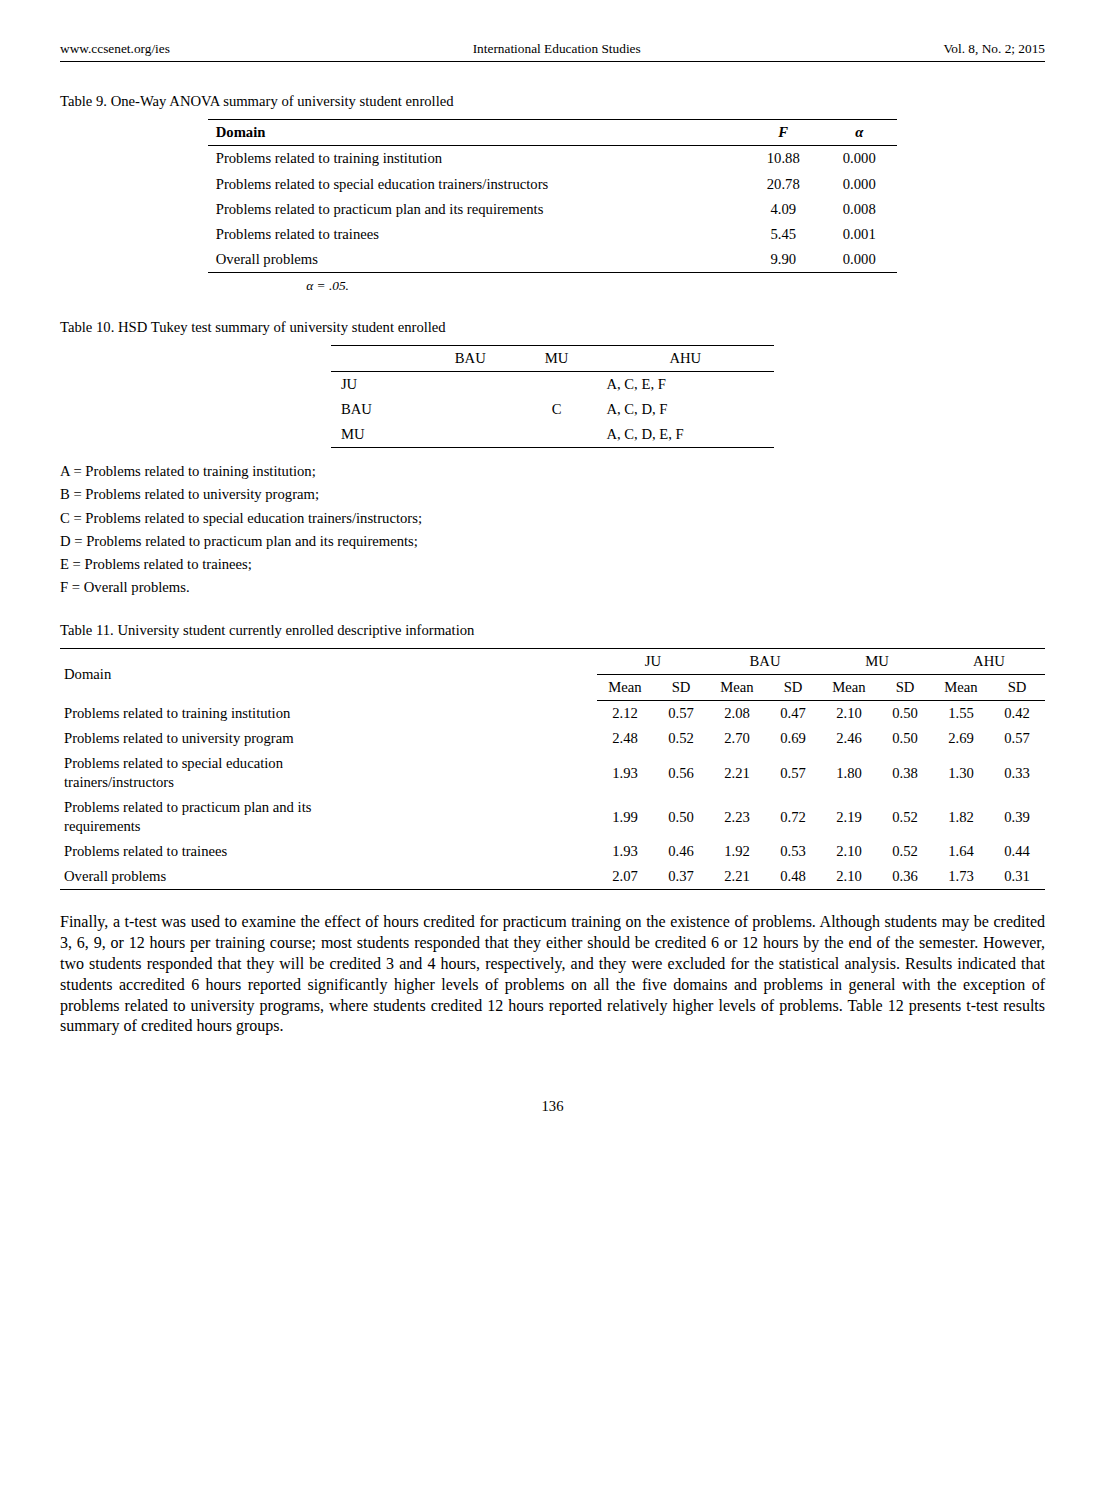www.ccsenet.org/ies
International Education Studies
Vol. 8, No. 2; 2015
Table 9. One-Way ANOVA summary of university student enrolled
| Domain | F | α |
| --- | --- | --- |
| Problems related to training institution | 10.88 | 0.000 |
| Problems related to special education trainers/instructors | 20.78 | 0.000 |
| Problems related to practicum plan and its requirements | 4.09 | 0.008 |
| Problems related to trainees | 5.45 | 0.001 |
| Overall problems | 9.90 | 0.000 |
α = .05.
Table 10. HSD Tukey test summary of university student enrolled
| | BAU | MU | AHU |
| --- | --- | --- | --- |
| JU | | | A, C, E, F |
| BAU | | C | A, C, D, F |
| MU | | | A, C, D, E, F |
A = Problems related to training institution;
B = Problems related to university program;
C = Problems related to special education trainers/instructors;
D = Problems related to practicum plan and its requirements;
E = Problems related to trainees;
F = Overall problems.
Table 11. University student currently enrolled descriptive information
| Domain | JU | BAU | MU | AHU |
| --- | --- | --- | --- | --- |
| Mean | SD | Mean | SD | Mean | SD | Mean | SD |
| Problems related to training institution | 2.12 | 0.57 | 2.08 | 0.47 | 2.10 | 0.50 | 1.55 | 0.42 |
| Problems related to university program | 2.48 | 0.52 | 2.70 | 0.69 | 2.46 | 0.50 | 2.69 | 0.57 |
| Problems related to special education trainers/instructors | 1.93 | 0.56 | 2.21 | 0.57 | 1.80 | 0.38 | 1.30 | 0.33 |
| Problems related to practicum plan and its requirements | 1.99 | 0.50 | 2.23 | 0.72 | 2.19 | 0.52 | 1.82 | 0.39 |
| Problems related to trainees | 1.93 | 0.46 | 1.92 | 0.53 | 2.10 | 0.52 | 1.64 | 0.44 |
| Overall problems | 2.07 | 0.37 | 2.21 | 0.48 | 2.10 | 0.36 | 1.73 | 0.31 |
Finally, a t-test was used to examine the effect of hours credited for practicum training on the existence of problems. Although students may be credited 3, 6, 9, or 12 hours per training course; most students responded that they either should be credited 6 or 12 hours by the end of the semester. However, two students responded that they will be credited 3 and 4 hours, respectively, and they were excluded for the statistical analysis. Results indicated that students accredited 6 hours reported significantly higher levels of problems on all the five domains and problems in general with the exception of problems related to university programs, where students credited 12 hours reported relatively higher levels of problems. Table 12 presents t-test results summary of credited hours groups.
136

════

Exercise aim: Repeat the listing verbatim, pictures excluded.

Task output:
www.ccsenet.org/ies
International Education Studies
Vol. 8, No. 2; 2015
Table 9. One-Way ANOVA summary of university student enrolled
| Domain | F | α |
| --- | --- | --- |
| Problems related to training institution | 10.88 | 0.000 |
| Problems related to special education trainers/instructors | 20.78 | 0.000 |
| Problems related to practicum plan and its requirements | 4.09 | 0.008 |
| Problems related to trainees | 5.45 | 0.001 |
| Overall problems | 9.90 | 0.000 |
α = .05.
Table 10. HSD Tukey test summary of university student enrolled
| | BAU | MU | AHU |
| --- | --- | --- | --- |
| JU | | | A, C, E, F |
| BAU | | C | A, C, D, F |
| MU | | | A, C, D, E, F |
A = Problems related to training institution;
B = Problems related to university program;
C = Problems related to special education trainers/instructors;
D = Problems related to practicum plan and its requirements;
E = Problems related to trainees;
F = Overall problems.
Table 11. University student currently enrolled descriptive information
| Domain | JU | BAU | MU | AHU |
| --- | --- | --- | --- | --- |
| Mean | SD | Mean | SD | Mean | SD | Mean | SD |
| Problems related to training institution | 2.12 | 0.57 | 2.08 | 0.47 | 2.10 | 0.50 | 1.55 | 0.42 |
| Problems related to university program | 2.48 | 0.52 | 2.70 | 0.69 | 2.46 | 0.50 | 2.69 | 0.57 |
| Problems related to special education trainers/instructors | 1.93 | 0.56 | 2.21 | 0.57 | 1.80 | 0.38 | 1.30 | 0.33 |
| Problems related to practicum plan and its requirements | 1.99 | 0.50 | 2.23 | 0.72 | 2.19 | 0.52 | 1.82 | 0.39 |
| Problems related to trainees | 1.93 | 0.46 | 1.92 | 0.53 | 2.10 | 0.52 | 1.64 | 0.44 |
| Overall problems | 2.07 | 0.37 | 2.21 | 0.48 | 2.10 | 0.36 | 1.73 | 0.31 |
Finally, a t-test was used to examine the effect of hours credited for practicum training on the existence of problems. Although students may be credited 3, 6, 9, or 12 hours per training course; most students responded that they either should be credited 6 or 12 hours by the end of the semester. However, two students responded that they will be credited 3 and 4 hours, respectively, and they were excluded for the statistical analysis. Results indicated that students accredited 6 hours reported significantly higher levels of problems on all the five domains and problems in general with the exception of problems related to university programs, where students credited 12 hours reported relatively higher levels of problems. Table 12 presents t-test results summary of credited hours groups.
136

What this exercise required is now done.